** Begin Excerpt provided **
Twice a year, a hunched, old man would make his way over to the Chabad school at 141 Lacplesa Street in Riga, Latvia, and offer Rabbi Mordechai Glazman a small donation. Yitzchok Drizin, a native of Riga, was well into his 90’s and in poor health, and yet he continued to do this each year. Why, Rabbi Glazman would ask him repeatedly, did he have to make the trip? The Rabbi was certainly willing to come by and collect the donation. But the old man stood firm in his practice. “If G-d has kept me alive long enough to see this building go from a place where Jews were slaughtered to a place where Jewish children learn Torah, I must come myself and personally support it,” he insisted. Mr. Drizin, who died last year in Riga, recalled attending the wedding of the Lubavitcher Rebbe in Warsaw in 1928. His life spanned nearly a century of war and destruction, and ultimately, in his last years, the triumph of Jewish survival in Riga, his native city.

Rabbi Mordechai Glazman, Chabad’s representative to Riga, Latvia, arrived in the city with his wife Rivka in the summer of ‘92, shortly after the fall of communism. Latvia, like all of the member states of the collapsed Soviet Union, was in the midst of a tumultuous transition. Finally having gained its independence after decades of communist rule, the government was just beginning to organize, municipal services were incredibly unreliable, if they existed at all, and basic staples such as baby needs for the Glazman’s infant son, Mendel, were unattainable.

Undeterred, the Glazmans set out building a Jewish infrastructure in a city where absolutely none existed, and where, only several months earlier, talk of it could possibly land you in jail.

Chanukah of ’93, several months after their arrival, the Glazman’s put up a large menorah in the city’s square and waited for the response. “People were just beginning to understand that being Jewish was no longer a federal offense,” recalls the Rabbi. “We weren’t sure how they would take this.”

Over 2000 people showed up at the Menorah lighting–the elderly weeping unabashedly at the sight of Judaism finally out in the open; the younger people staring wide-eyed at the phenomenon of a proud display of their own heritage that they knew nothing about. It was, as they say, an auspicious beginning.
** End Excerpt provided **
> **The request**
Copy out the Riga Chabad article word for word, everything from "Chanukah of ’93, several" down to "an auspicious beginning.".
** Begin Information provided **
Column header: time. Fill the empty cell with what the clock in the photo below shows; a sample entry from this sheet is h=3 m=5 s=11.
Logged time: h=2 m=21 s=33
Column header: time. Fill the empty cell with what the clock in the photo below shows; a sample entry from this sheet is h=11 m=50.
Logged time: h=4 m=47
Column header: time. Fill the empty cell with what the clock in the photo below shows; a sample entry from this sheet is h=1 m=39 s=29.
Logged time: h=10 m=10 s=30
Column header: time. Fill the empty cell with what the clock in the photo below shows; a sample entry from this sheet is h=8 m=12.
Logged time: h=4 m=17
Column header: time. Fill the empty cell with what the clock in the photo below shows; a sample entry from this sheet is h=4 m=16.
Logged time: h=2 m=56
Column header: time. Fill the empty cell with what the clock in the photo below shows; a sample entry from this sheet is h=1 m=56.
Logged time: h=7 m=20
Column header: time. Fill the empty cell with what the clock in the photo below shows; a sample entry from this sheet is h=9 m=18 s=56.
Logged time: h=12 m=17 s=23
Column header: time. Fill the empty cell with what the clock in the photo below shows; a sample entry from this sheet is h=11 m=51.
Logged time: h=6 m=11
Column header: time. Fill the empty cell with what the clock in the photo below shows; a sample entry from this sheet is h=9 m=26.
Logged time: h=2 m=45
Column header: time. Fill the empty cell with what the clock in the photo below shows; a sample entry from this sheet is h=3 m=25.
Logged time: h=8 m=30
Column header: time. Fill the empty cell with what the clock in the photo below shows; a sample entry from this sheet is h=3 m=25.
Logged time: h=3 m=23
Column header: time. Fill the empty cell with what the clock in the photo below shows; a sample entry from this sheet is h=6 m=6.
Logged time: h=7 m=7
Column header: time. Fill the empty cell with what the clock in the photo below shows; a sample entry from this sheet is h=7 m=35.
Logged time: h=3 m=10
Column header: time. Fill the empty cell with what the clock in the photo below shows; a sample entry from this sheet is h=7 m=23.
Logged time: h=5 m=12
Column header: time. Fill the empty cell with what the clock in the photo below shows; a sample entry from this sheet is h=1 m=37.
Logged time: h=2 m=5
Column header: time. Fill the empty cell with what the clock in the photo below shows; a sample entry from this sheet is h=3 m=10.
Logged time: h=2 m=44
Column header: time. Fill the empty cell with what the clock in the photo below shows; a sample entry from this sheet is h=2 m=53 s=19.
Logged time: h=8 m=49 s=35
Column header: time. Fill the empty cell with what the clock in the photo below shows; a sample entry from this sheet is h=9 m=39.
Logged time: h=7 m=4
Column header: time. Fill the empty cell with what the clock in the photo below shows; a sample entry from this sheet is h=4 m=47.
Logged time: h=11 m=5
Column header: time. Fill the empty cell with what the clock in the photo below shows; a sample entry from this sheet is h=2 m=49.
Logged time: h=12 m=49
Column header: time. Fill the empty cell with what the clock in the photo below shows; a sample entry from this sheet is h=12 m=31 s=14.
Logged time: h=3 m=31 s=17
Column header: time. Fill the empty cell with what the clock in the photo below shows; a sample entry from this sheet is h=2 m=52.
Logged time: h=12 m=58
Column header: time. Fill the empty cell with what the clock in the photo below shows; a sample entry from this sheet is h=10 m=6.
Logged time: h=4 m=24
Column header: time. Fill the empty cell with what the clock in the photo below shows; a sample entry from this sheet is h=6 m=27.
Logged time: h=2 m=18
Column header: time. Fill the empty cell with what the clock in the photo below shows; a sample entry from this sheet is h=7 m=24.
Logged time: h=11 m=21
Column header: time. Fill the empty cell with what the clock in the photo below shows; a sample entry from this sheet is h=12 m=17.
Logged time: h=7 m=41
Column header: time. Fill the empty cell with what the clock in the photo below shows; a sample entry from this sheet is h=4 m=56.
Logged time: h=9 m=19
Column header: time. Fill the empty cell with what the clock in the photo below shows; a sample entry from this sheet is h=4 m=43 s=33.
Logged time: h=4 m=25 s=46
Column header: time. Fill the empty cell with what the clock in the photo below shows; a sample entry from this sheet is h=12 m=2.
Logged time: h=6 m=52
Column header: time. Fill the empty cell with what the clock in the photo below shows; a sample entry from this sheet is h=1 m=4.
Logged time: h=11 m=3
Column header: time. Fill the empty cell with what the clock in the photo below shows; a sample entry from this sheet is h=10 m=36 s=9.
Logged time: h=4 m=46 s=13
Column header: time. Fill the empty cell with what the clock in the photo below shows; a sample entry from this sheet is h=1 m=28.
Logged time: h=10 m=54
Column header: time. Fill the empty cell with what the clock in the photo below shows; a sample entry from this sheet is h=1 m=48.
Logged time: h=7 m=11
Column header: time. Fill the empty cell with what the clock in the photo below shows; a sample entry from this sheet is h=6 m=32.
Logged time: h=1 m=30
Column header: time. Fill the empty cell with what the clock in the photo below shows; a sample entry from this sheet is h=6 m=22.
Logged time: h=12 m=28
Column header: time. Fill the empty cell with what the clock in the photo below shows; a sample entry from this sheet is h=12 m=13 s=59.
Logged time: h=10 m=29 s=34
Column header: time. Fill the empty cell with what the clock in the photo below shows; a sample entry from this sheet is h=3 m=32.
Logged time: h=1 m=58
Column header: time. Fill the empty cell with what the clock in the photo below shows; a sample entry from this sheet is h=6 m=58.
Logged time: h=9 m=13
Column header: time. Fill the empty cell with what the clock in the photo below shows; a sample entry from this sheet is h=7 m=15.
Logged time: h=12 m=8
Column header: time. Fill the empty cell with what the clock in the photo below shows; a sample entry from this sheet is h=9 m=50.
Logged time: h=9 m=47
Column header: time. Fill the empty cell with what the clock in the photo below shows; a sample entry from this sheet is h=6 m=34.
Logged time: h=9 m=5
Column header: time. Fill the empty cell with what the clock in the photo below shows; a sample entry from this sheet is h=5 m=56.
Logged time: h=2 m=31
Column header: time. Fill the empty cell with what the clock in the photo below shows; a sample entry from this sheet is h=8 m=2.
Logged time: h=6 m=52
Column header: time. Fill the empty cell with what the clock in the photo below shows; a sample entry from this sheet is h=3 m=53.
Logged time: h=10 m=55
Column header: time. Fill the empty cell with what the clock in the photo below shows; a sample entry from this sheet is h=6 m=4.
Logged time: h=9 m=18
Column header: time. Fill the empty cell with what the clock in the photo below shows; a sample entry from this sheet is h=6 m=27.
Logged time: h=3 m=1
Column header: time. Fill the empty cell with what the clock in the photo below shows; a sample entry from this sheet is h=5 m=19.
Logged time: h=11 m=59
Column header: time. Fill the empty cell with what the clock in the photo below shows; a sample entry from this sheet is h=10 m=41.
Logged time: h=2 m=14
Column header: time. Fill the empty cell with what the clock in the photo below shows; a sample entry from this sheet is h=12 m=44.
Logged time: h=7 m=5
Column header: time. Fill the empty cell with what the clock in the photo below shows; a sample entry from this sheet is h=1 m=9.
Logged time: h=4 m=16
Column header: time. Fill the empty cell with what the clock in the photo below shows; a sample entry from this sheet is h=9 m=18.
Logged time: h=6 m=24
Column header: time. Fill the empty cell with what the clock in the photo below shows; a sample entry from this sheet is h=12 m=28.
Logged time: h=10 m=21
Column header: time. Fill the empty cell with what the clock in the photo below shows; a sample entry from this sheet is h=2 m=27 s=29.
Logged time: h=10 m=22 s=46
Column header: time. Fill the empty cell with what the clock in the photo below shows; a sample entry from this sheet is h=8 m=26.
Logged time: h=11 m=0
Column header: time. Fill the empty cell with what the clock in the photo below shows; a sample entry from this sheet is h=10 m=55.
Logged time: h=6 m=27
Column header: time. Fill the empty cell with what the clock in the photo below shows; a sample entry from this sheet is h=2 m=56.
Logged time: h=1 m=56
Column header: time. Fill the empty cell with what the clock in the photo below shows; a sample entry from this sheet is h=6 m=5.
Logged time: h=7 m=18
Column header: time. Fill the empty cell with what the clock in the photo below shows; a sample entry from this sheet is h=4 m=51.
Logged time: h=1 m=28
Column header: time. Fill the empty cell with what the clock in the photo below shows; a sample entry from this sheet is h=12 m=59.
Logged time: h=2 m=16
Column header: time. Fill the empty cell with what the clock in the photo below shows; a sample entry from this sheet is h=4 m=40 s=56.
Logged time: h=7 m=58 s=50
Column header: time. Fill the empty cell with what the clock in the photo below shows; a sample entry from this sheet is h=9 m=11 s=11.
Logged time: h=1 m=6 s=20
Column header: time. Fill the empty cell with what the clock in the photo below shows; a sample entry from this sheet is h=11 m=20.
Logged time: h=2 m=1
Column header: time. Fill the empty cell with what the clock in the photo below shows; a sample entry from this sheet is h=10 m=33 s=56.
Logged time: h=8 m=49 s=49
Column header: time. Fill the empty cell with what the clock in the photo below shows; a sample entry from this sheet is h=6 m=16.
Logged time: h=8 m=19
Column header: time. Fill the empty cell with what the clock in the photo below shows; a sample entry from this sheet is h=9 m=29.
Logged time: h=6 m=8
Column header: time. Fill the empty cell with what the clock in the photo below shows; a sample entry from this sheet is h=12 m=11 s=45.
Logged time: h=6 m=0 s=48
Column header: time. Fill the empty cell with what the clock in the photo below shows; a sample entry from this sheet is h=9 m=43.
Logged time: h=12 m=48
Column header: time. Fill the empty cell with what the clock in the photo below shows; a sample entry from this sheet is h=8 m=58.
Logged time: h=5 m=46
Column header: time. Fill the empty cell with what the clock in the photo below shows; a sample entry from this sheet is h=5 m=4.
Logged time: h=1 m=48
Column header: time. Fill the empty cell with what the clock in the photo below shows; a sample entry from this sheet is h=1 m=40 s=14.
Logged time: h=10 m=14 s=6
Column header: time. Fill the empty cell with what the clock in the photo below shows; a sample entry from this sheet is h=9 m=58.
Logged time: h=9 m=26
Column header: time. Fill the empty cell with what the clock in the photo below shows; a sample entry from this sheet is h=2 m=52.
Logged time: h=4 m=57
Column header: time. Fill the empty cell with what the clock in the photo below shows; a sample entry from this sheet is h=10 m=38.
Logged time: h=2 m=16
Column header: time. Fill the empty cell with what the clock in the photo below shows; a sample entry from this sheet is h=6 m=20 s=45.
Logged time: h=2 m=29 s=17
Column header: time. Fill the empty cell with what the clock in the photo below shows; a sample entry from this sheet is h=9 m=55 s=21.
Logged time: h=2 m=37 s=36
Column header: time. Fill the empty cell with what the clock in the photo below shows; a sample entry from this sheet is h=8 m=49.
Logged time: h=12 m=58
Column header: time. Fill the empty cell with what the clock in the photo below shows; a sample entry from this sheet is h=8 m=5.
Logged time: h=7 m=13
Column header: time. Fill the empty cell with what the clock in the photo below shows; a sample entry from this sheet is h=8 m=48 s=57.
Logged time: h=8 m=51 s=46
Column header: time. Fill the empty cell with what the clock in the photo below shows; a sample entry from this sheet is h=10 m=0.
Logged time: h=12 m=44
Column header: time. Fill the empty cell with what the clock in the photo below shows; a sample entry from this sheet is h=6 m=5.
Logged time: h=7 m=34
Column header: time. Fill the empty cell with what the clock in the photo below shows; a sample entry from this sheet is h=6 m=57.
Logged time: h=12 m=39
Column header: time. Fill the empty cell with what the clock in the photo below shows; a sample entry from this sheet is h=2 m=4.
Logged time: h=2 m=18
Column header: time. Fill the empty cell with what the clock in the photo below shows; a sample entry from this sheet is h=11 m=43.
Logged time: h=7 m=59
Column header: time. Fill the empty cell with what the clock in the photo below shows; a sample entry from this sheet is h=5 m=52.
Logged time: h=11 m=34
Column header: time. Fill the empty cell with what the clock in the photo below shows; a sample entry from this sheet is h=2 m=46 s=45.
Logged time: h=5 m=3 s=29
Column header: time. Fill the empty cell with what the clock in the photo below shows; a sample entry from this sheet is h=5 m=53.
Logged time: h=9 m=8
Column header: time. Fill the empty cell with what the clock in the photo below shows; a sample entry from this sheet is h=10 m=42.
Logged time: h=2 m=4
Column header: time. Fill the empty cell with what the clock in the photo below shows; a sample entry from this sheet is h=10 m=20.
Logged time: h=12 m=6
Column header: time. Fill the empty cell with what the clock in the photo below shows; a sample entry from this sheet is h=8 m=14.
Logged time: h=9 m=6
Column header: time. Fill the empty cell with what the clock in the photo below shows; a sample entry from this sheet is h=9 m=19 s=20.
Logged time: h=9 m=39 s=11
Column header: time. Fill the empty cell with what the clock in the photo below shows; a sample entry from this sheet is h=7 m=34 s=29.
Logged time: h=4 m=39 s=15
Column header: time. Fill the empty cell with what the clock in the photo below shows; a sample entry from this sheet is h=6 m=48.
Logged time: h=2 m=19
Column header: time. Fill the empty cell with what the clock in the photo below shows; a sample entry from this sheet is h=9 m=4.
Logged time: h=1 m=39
** End Information provided **
> **Task result**
Chanukah of ’93, several months after their arrival, the Glazman’s put up a large menorah in the city’s square and waited for the response. “People were just beginning to understand that being Jewish was no longer a federal offense,” recalls the Rabbi. “We weren’t sure how they would take this.”

Over 2000 people showed up at the Menorah lighting–the elderly weeping unabashedly at the sight of Judaism finally out in the open; the younger people staring wide-eyed at the phenomenon of a proud display of their own heritage that they knew nothing about. It was, as they say, an auspicious beginning.